Researchers have called for all teaching staff to be trained in how to manage professional boundaries with students, after analysis revealed a grey area of personal interactions which could lead to sexualised grooming.
New evaluation of a survey of nearly 1,500 students conducted by the UK’s National Union of Students found that about nine out of 10 respondents were uncomfortable with sexualised interactions with staff, such as an academic asking a student out on a date, telling them that they were attracted to them, or commenting on their body.
However, opinion was split much more evenly when students were asked about a range of personal interactions. Typically around a third of students would feel uncomfortable if a staff member added them on social media, sent them private messages or arranged meetings outside term time – but a similar proportion said they would feel comfortable with such behaviour.
While 42 per cent of respondents said they felt uncomfortable about university staff getting drunk with students, 32 per cent said they would be OK with it.
Writing in the Journal of Further and Higher Education, the six authors – led by Anna Bull, lecturer in education and social justice at the University of York – say that this split of opinion “does not mean that [universities] should not pay attention to boundaries around personal interactions”.
They argue that a lack of clarity about where boundaries lie in staff-student relationships partially explains the high levels of sexual misconduct in higher education, and highlight that, while opinion was split fairly evenly overall, female and ethnic minority students reported feeling significantly more uncomfortable in such scenarios than their white and male classmates.
The researchers recommend that “reflexive understanding of professional boundaries” should be included in training for staff teaching in higher education, and that this should go hand in hand with “wider development of shared norms” within academic institutions and professional societies.
“Such shared understandings will go some way towards preventing sexual misconduct and other abuses of power being perpetrated by staff and will facilitate routes for students and staff to challenge unacceptable or inappropriate behaviours. Most importantly, such changes will then allow all students to benefit equally from the teaching and learning that is available at their institution,” the authors conclude.

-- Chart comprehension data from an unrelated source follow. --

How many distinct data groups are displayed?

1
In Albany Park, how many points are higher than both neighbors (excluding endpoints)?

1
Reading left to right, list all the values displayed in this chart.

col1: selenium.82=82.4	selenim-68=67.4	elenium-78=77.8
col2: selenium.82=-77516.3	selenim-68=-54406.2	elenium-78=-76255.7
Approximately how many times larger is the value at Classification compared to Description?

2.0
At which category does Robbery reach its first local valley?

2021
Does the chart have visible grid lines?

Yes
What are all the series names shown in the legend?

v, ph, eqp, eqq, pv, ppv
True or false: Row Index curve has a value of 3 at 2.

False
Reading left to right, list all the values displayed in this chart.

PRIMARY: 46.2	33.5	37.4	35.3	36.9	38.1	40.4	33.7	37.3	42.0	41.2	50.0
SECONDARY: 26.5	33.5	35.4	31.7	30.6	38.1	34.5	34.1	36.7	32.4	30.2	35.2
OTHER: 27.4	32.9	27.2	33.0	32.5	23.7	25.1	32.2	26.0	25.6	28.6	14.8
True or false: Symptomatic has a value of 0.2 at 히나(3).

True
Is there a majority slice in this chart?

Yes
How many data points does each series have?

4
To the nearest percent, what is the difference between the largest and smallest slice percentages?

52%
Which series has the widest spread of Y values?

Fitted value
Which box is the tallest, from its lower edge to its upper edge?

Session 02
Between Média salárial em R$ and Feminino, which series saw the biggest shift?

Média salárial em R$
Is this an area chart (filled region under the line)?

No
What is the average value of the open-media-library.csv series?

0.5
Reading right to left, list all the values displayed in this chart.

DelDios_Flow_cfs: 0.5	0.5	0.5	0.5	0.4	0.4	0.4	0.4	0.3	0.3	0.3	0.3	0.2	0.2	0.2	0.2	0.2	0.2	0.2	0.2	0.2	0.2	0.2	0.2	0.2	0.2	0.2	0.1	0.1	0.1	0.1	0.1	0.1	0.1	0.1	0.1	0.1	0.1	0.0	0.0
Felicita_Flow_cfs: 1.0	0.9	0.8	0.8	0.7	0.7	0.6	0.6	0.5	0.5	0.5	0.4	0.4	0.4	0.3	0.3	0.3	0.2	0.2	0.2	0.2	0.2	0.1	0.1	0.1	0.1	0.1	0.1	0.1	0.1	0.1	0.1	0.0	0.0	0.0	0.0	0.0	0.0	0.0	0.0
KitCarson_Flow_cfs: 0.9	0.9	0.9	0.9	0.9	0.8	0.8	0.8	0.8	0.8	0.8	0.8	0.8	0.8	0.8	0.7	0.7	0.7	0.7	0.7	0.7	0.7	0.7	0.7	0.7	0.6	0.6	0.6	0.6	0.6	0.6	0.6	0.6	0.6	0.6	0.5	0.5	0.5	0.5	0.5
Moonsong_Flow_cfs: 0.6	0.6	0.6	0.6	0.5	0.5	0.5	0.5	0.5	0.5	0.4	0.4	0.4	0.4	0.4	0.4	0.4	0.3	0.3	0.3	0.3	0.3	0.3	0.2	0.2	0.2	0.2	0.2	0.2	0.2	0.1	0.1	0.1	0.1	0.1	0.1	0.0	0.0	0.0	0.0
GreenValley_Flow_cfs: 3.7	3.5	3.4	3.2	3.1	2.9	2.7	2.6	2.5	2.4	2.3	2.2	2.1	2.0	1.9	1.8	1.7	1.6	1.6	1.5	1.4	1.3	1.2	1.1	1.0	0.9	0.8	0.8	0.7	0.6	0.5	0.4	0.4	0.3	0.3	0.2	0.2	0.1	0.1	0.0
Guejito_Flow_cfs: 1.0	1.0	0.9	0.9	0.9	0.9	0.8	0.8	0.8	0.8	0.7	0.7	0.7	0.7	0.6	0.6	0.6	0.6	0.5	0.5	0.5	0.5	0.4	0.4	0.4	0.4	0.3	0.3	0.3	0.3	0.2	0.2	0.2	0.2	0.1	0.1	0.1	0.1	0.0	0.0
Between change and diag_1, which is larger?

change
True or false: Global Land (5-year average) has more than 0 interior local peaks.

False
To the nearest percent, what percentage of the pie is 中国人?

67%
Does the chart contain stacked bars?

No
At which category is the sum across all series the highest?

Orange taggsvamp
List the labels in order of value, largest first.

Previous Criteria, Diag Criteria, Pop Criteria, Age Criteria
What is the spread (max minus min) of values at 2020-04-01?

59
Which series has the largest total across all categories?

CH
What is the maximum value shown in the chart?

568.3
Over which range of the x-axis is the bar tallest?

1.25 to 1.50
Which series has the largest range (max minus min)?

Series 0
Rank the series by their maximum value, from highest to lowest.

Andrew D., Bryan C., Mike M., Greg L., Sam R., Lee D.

Luke Brunning, lecturer in applied ethics at the University of Leeds, who was not involved in the study, said it demonstrated the need for staff to think about the way their behaviour could make students uneasy, and for institutions to develop clear professional guidelines.
“They would also acknowledge the ways that blurred boundaries can themselves leave students experiencing ambivalence and doubt about their status, either relative to a staff member or relative to each other,” he said.
“These experiences of ambiguity can themselves be harms, and even if they are hard to actively prohibit, a code of best practice would make a big difference.”